Im Jahr 2025 sieht das Ergebnis der Sitzung des Fachausschusses „Sortimentsbuchhandel“ am 16. September ann (in der Chronologie des Börsenblatts) so aus:
- Vorgestellt werden recht ausführlich die „Vorteile der Verbundgruppen“ Buchwert, Nordbuch, LG Buch und die Genossenschaft eBuch.
- Und besonders das inzwischen ja für Thalia mehr als prima funktionierende Partnermodell bekommt seinen Raum vermittels Michael Riethmüllers Vortrag zugedacht und wird im Börsenblatt sogar mit der eigenen Überschrift „Thalias Partnermodell ist auch dabei“ und einem Extraabsatz belohnt.
- Der Sortimenterausschuss reißt dann die Debatte über die Konditionenspreizung kurz an und das Börsenblatt erwähnt auch Anmerkungen des Kollegen Jörg Robbert, um dann mit der Überschrift „Die Konditionendebatte - und ihre Grenzen“ sofort alles abzuwürgen…..
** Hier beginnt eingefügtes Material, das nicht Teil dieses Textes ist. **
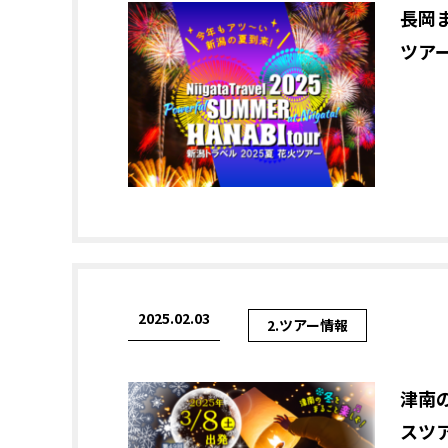
長岡
ツア
2025.02.03
2.ツアー情報
津南
スツ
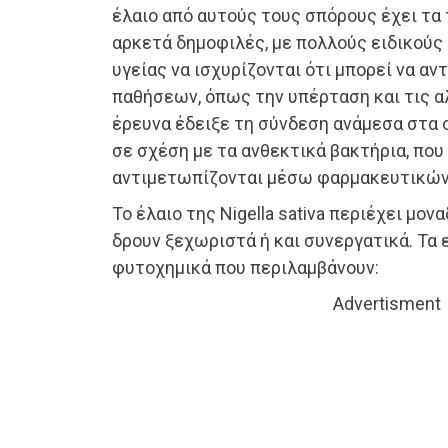
έλαιο από αυτούς τους σπόρους έχει τα 
αρκετά δημοφιλές, με πολλούς ειδικούς
υγείας να ισχυρίζονται ότι μπορεί να αν
παθήσεων, όπως την υπέρταση και τις α
έρευνα έδειξε τη σύνδεση ανάμεσα στα 
σε σχέση με τα ανθεκτικά βακτήρια, πο
αντιμετωπίζονται μέσω φαρμακευτικώ
Το έλαιο της Nigella sativa περιέχει μον
δρουν ξεχωριστά ή και συνεργατικά. Τα 
φυτοχημικά που περιλαμβάνουν:
Advertisment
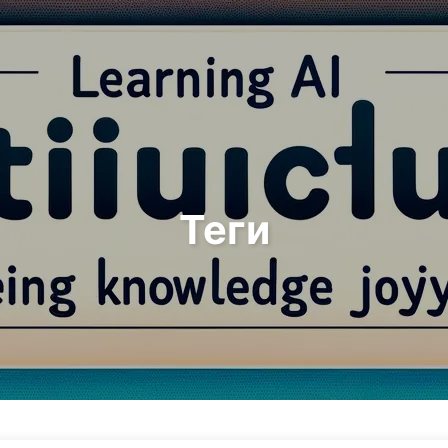
Пошук
Головна
Архіви
Теги
Теги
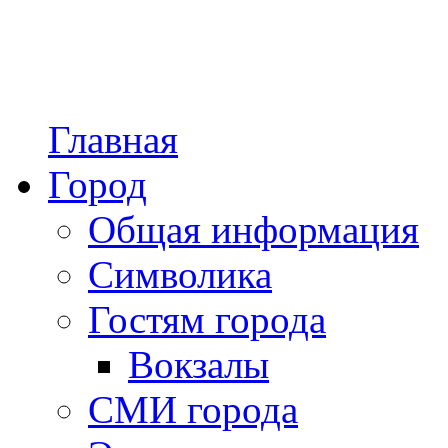
Главная
Город
Общая информация
Символика
Гостям города
Вокзалы
СМИ города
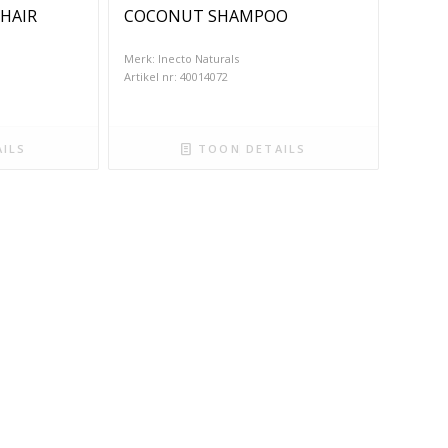
HAIR
COCONUT SHAMPOO
Merk: Inecto Naturals
Artikel nr: 40014072
ILS
TOON DETAILS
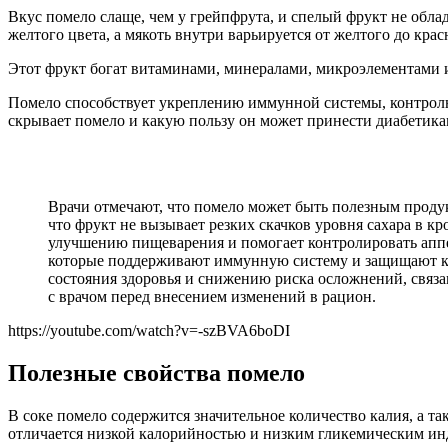
Вкус помело слаще, чем у грейпфрута, и спелый фрукт не обла
желтого цвета, а мякоть внутри варьируется от желтого до красн
Этот фрукт богат витаминами, минералами, микроэлементами 
Помело способствует укреплению иммунной системы, контролю
скрывает помело и какую пользу он может принести диабетика
Врачи отмечают, что помело может быть полезным продук
что фрукт не вызывает резких скачков уровня сахара в кр
улучшению пищеварения и помогает контролировать аппет
которые поддерживают иммунную систему и защищают кл
состояния здоровья и снижению риска осложнений, связа
с врачом перед внесением изменений в рацион.
https://youtube.com/watch?v=-szBVA6boDI
Полезные свойства помело
В соке помело содержится значительное количество калия, а т
отличается низкой калорийностью и низким гликемическим ин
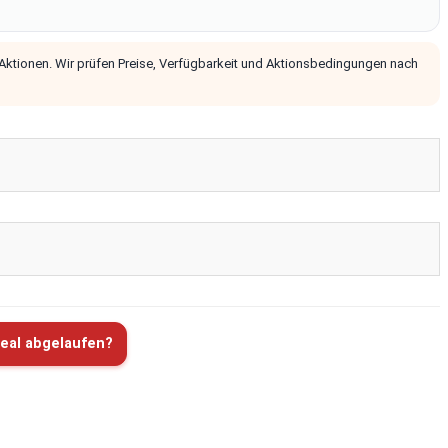
 Aktionen. Wir prüfen Preise, Verfügbarkeit und Aktionsbedingungen nach
eal abgelaufen?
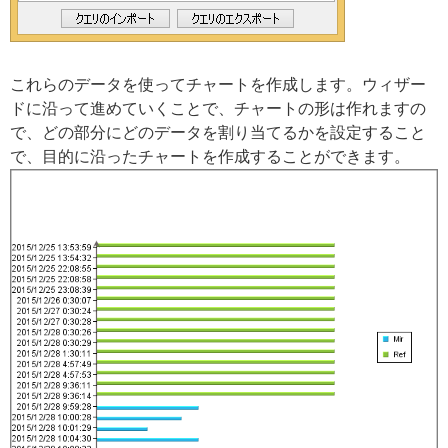
これらのデータを使ってチャートを作成します。ウィザー
ドに沿って進めていくことで、チャートの形は作れますの
で、どの部分にどのデータを割り当てるかを設定すること
で、目的に沿ったチャートを作成することができます。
-.. …denn vom Börsenverein macht nun „Hauptgeschäftsführer Peter Kraus vom Cleff klipp und klar deutlich: Wir kommen in Teufels Küche, wenn wir über Rabattpolitik sprechen.“ - also sofort Schluss mit lustig und etwaigen Diskussionen! Eine Anmerkung meinerseits: Privat, NUR REIN PRIVAT, nenne ich solches Gebaren übrigens Omertà.
Ach ja, noch Fragen Kientzle? Nö Hauser! Aber der Herr Bartsch hätte im Zuge der CONCLUSIO doch noch eine Frage:
Merkt Ihr eigentlich nicht, dass wir mit dieser Entwicklung auf ein Ende der Buchpreisbindung hinsteuern und ein Marktbeteiligter direkt aus unserer Mitte heraus dies inzwischen komplett für sich eingepreist hat?
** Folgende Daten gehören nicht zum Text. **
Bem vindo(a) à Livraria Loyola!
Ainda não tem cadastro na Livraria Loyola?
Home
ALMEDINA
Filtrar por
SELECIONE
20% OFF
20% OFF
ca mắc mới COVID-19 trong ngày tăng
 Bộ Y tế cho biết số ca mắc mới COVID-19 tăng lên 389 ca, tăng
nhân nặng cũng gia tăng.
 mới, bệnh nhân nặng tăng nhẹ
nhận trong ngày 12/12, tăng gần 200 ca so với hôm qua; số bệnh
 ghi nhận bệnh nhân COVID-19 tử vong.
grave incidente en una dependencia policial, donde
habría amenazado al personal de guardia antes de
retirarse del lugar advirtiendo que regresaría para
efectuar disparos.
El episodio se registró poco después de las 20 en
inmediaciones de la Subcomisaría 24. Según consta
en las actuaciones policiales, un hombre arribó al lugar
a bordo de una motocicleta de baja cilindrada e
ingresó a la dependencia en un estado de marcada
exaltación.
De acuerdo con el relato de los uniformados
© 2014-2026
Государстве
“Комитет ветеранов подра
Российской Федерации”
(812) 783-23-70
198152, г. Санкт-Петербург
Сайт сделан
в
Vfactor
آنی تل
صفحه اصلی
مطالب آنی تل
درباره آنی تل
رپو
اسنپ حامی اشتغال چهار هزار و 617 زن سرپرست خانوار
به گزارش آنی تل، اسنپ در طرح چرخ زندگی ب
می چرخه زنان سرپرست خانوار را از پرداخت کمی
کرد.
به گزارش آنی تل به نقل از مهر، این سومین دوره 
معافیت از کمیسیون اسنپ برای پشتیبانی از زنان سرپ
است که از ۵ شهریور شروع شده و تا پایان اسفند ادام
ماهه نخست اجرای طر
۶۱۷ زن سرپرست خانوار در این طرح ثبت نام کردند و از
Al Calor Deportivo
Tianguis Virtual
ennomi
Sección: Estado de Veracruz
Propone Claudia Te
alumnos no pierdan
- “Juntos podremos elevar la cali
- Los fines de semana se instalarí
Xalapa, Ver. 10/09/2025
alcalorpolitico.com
Jens Bartsch - Buchhandlung Goltsteinstraße in Köln
Aufgrund der Entwicklung durch die mehr und mehr zunehmende Oligopolisierung (Amazon, Thalia ...) und deren Konditionsgebaren nehme ich jedoch wahr, dass für die restlichen Teilnehmer der drei Sparten aktuell wenig oder kein Spielraum für Veränderungen mehr gegeben ist.
Meiner Meinung nach (um die Formulierungshilfen erneut zu bemühen) braucht es drastische Maßnahmen, damit es einen breit aufgestellten Buchhandel auch in Zukunft gibt.
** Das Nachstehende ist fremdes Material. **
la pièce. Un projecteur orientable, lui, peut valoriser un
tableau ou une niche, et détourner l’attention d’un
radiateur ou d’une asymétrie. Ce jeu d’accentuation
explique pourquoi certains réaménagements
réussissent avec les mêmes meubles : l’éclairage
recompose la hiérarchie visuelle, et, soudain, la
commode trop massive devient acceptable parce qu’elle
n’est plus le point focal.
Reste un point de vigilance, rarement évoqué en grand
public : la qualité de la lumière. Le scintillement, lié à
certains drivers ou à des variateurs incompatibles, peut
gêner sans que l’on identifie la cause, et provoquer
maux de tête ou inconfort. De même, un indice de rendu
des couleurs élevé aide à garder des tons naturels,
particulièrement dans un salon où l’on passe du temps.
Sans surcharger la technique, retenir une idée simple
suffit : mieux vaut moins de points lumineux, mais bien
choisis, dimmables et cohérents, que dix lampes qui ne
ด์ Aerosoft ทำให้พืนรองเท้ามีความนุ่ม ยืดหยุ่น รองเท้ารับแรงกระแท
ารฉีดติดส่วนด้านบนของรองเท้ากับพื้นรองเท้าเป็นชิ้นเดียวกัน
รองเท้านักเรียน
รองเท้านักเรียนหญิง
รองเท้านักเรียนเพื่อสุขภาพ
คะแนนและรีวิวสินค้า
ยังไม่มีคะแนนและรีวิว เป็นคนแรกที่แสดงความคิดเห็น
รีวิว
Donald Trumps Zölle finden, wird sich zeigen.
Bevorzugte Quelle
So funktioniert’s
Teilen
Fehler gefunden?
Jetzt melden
Nun spielt der Buchhandel kartellrechtlich sowieso schon mit dem gebundenen Verkaufspreis eine Sonderrolle - aus Sicht vieler Buchhandlungen wäre es doch wünschenswert, hier eine Änderung der Gesetzgebung gemeinsam anzustreben, so dass die Verlage neben dem Verkaufspreis auch einen gebundenen Einkaufspreis und somit (indirekt) einen einheitlichen Rabatt festlegen. Somit
würden gleiche Konditionen für alle zum Zuge kommen (Barssortimente an dieser Stelle mal ausgeklammert), was gerade den kleineren und mittleren Buchhandlungen zu Gute kommen würde. Und wenn man schon das Thema anpacken würde, macht es aus Sicht eben dieser Buchhandlungen nicht Sinn, in diesem Zuge Sondervergünstigungen wie Werbekostenzuschüsse, Partie- oder Freiexemplare... zu unterbinden und eine einheitliche Lösung für die Versandkosten anzustreben (bspw. generell portofreie Lieferung)? Die Verlage könnten dem Konditionsdruck der Oligopole mit Verweis auf eine entsprechende Gesetzgebung dann eine klare Absage erteilen.
Dürfte sich der Börsenverein sich für eine Änderung des Buchpreisbindungsgesetz stark machen, um den Buchhandel auf Dauer in seiner Vielfalt zu erhalten und so der gesamten Branche zu nutzen?